Show Notes
I spent a week and a lot of money trying every AI coding assistant, then boiled it down to what actually moves the needle. The takeaway: pick tools by where you are in your workflow, and don’t let AI replace your core skills.
Key takeaways
- AI tools are multipliers, not replacements. They fit different parts of the software delivery cycle.
- If you’re learning, experiment with tools to feel the surface, but for production SAS, you’ll eventually need a lean, coherent flow.
- Favor a minimal, effective setup: Cursor (for Q&A and exploration) and Warp; Taskmaster is optional if you want to build the core skill faster.

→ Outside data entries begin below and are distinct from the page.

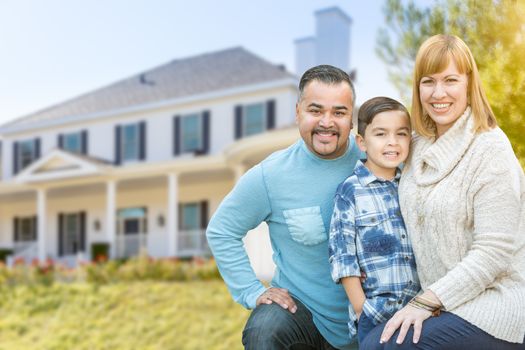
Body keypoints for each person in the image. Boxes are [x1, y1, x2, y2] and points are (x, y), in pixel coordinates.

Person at [361, 34, 525, 349]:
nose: (438, 93)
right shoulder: (417, 144)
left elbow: (493, 252)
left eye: (450, 80)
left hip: (495, 304)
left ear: (468, 83)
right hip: (441, 303)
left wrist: (425, 303)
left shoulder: (490, 149)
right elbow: (374, 159)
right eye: (428, 81)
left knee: (386, 347)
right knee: (369, 340)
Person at [206, 64, 362, 350]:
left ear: (351, 118)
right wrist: (251, 291)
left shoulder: (376, 160)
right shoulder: (271, 175)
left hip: (373, 319)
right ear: (298, 112)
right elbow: (221, 230)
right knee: (265, 329)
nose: (326, 122)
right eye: (315, 110)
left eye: (339, 112)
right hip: (305, 317)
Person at [328, 96, 421, 346]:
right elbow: (343, 259)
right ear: (361, 142)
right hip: (377, 315)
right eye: (381, 134)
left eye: (401, 134)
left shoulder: (413, 185)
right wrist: (363, 310)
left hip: (420, 311)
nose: (392, 142)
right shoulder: (351, 191)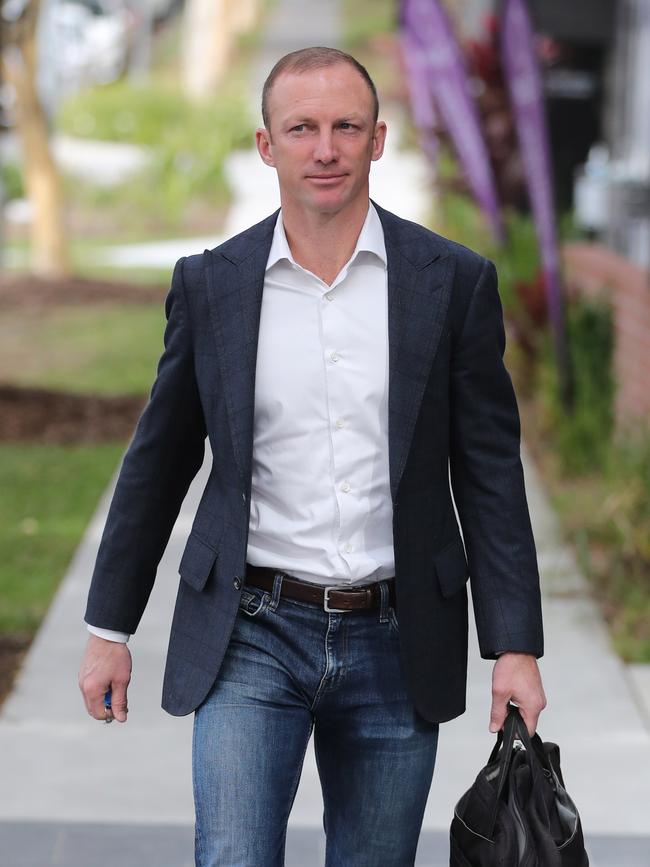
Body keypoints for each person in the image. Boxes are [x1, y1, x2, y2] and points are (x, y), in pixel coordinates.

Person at [79, 46, 546, 867]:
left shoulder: (453, 281)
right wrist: (107, 626)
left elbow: (489, 476)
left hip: (399, 640)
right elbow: (159, 460)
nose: (324, 148)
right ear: (267, 145)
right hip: (250, 630)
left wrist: (515, 646)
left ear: (378, 140)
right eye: (301, 128)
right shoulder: (211, 284)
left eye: (345, 127)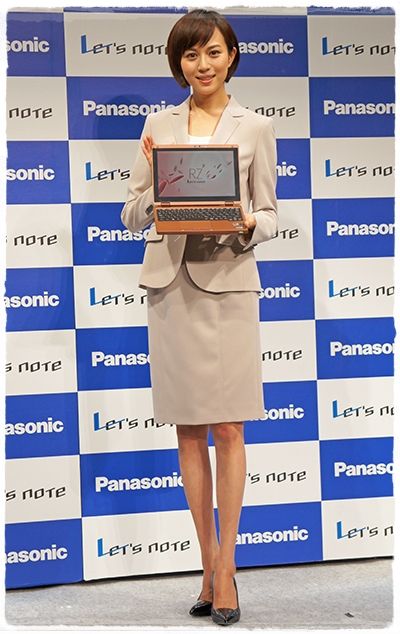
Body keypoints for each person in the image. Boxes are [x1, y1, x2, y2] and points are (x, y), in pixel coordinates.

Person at [121, 8, 278, 626]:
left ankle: (228, 568)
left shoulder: (255, 126)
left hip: (229, 283)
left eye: (213, 52)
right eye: (191, 54)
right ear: (178, 63)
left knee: (230, 429)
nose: (202, 64)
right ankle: (207, 567)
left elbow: (271, 213)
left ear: (231, 56)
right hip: (171, 287)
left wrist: (246, 221)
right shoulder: (158, 124)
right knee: (188, 431)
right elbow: (131, 213)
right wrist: (159, 190)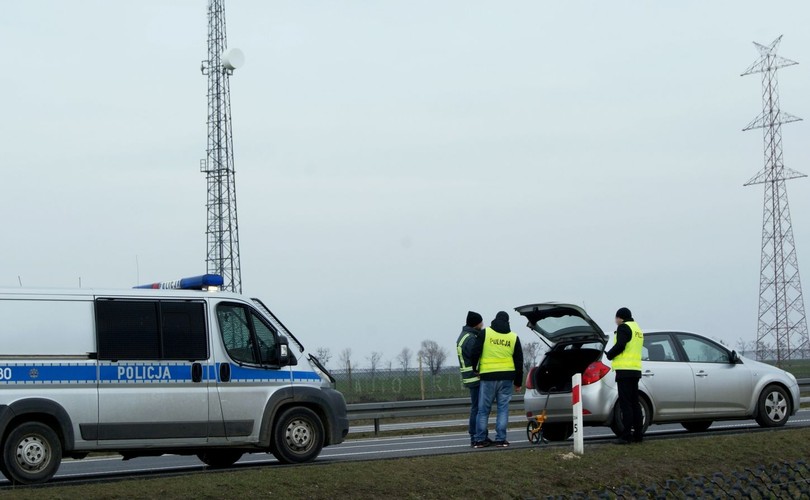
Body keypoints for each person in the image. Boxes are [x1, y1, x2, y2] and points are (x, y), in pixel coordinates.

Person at [471, 311, 523, 448]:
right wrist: (518, 382)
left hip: (488, 377)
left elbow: (475, 351)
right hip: (506, 378)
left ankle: (480, 439)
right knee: (503, 409)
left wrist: (475, 368)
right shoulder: (513, 337)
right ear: (508, 322)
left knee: (483, 410)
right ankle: (500, 439)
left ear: (495, 320)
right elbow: (519, 361)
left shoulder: (486, 333)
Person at [605, 307, 644, 445]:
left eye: (616, 318)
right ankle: (638, 434)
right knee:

- Writing prompts well is the real skill. Your speed and correctness come from prompt craft and understanding the process, not just the tool.
- The trend is toward a one-stop shop in the long run, with ideation and QA becoming the differentiators.

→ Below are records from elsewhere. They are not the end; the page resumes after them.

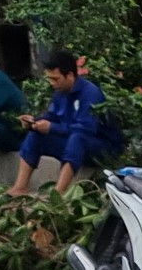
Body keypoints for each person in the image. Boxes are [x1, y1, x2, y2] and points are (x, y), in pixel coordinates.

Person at [8, 49, 122, 196]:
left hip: (101, 148)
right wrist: (34, 122)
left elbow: (86, 129)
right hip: (73, 144)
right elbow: (53, 116)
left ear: (69, 75)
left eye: (55, 79)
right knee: (36, 134)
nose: (52, 83)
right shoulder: (60, 92)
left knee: (77, 138)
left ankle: (58, 193)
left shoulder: (90, 94)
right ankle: (20, 186)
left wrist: (52, 127)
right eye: (49, 79)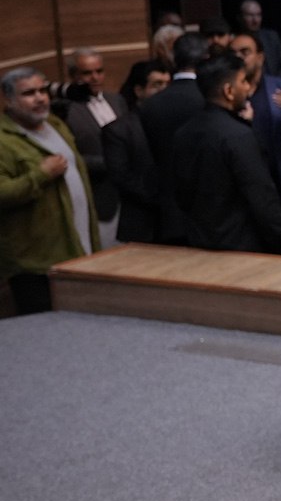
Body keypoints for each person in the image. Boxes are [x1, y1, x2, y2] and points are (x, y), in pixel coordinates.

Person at [167, 54, 281, 254]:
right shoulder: (238, 135)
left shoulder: (183, 133)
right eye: (243, 82)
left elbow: (182, 196)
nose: (248, 88)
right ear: (229, 91)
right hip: (243, 247)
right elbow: (262, 198)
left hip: (199, 244)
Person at [0, 66, 98, 313]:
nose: (40, 98)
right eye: (29, 93)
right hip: (36, 261)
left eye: (43, 90)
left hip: (78, 242)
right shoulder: (4, 141)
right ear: (8, 100)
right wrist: (40, 175)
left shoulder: (55, 124)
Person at [231, 31, 281, 256]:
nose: (239, 57)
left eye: (245, 52)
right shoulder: (229, 94)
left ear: (260, 57)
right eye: (234, 53)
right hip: (249, 193)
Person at [138, 32, 215, 244]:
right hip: (213, 213)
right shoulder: (211, 99)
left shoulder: (151, 105)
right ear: (207, 59)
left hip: (169, 214)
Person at [56, 48, 127, 246]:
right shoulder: (66, 110)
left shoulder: (117, 100)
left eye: (99, 71)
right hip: (97, 196)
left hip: (127, 194)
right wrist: (111, 163)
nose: (95, 78)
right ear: (73, 76)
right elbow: (68, 156)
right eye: (87, 73)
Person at [104, 60, 170, 246]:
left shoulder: (175, 122)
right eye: (157, 84)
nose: (164, 90)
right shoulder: (118, 130)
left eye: (167, 84)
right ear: (139, 90)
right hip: (142, 224)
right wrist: (160, 197)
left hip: (174, 223)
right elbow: (121, 177)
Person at [239, 0, 281, 77]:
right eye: (250, 15)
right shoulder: (236, 41)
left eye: (258, 15)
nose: (255, 20)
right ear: (240, 17)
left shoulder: (271, 37)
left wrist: (278, 84)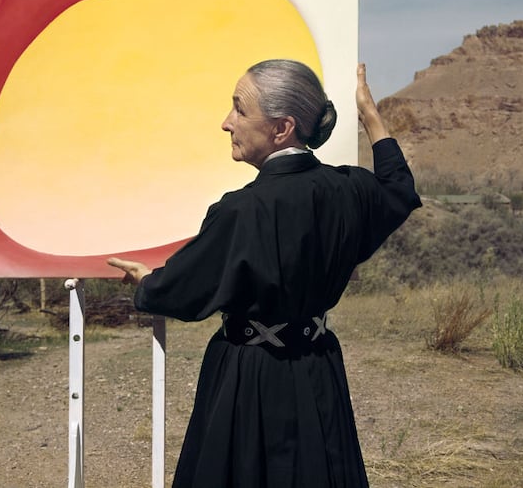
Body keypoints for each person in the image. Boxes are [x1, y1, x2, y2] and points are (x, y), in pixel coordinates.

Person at [108, 60, 421, 488]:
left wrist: (145, 283)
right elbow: (399, 189)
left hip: (251, 377)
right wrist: (370, 115)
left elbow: (178, 291)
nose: (226, 122)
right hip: (319, 367)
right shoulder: (350, 190)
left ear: (282, 128)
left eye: (239, 109)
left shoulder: (241, 210)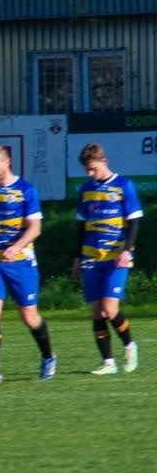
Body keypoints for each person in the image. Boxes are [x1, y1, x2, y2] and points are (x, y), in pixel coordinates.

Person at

Tool alignment with the software lifecycle
- Ideation and PRD
- Use AI to brainstorm problems, shape requirements, and draft PRDs or one-pagers.
- Architecture and implementation
- Tools like Taskmaster can help bridge PRD to concrete implementation and maintain context across steps.
- QA and testing
- QA remains a critical skill; AI should augment you, not replace rigorous testing and validation.
- Deployment and maintenance
- Automation and tooling support scale, but human oversight is still key for correctness and product fit.
Recommended workflow
- Define the problem and create a PRD/one-pager (don’t skip this step).
- Draft the PRD/FAQ and supporting docs (six-pager, PR FAQ) to set guardrails.
- Use Cursor for questions and rapid validation of ideas, staying within your existing stack (TypeScript primarily; Python for agents when needed).
- Use Warp for quick code generation and exploration, but don’t rely on it to learn fundamentals.
- Iterate: test, refine requirements, and QA thoroughly.
Tips:
- Focus on prompt-writing as your core lever. The actual coding speed comes from how you prompt versus which tool you use.
- If you’re already competent, you can layer tools to accelerate, but guard against over-reliance (muscle growth matters).
Skill-building vs shortcuts
- Shortcuts can accelerate you, but they can also atrophy core skills if you lean on them too early.
- Cursor is your “new raw-dogging” approach: ask smart questions, stay aligned with your TypeScript perspective, and watch where you’re learning.
- Regular practice with prompts, problem framing, and QA will keep your skills sharp even as AI handles repetitive tasks.
End-state and mindset
- The endgame is moving toward a one-stop tool with strong ideation and QA workflows.
- Testing will be paramount: you’ll need solid guardrails (PRDs, six-pagers, FAQs) to ensure outputs meet real needs.
- Adoption is inevitable; the question is how you structure your own workflow to maximize learning and output.
Community and next steps
- Consider joining the group for AI, product, and code integration; weekly workshops and a collaborative environment help you level up faster.
- The group currently offers half-off access and a focus on practical applications across product, marketing, and code.
Actionable takeaways
- Pick tools based on your current stage:
- Early learning: experiment with Cursor + Warp to gauge what’s possible.
- Building production SAS: define a clear PRD/FAQ, then use tools to support execution, not replace it.
- Invest time in prompt engineering. It’s the most scalable skill you’ll develop.
- Create the project scaffolding early: PRD, six-pager, PR FAQ, and clear acceptance criteria before heavy coding.
- Don’t overlook QA. Make it a core part of your process from the start.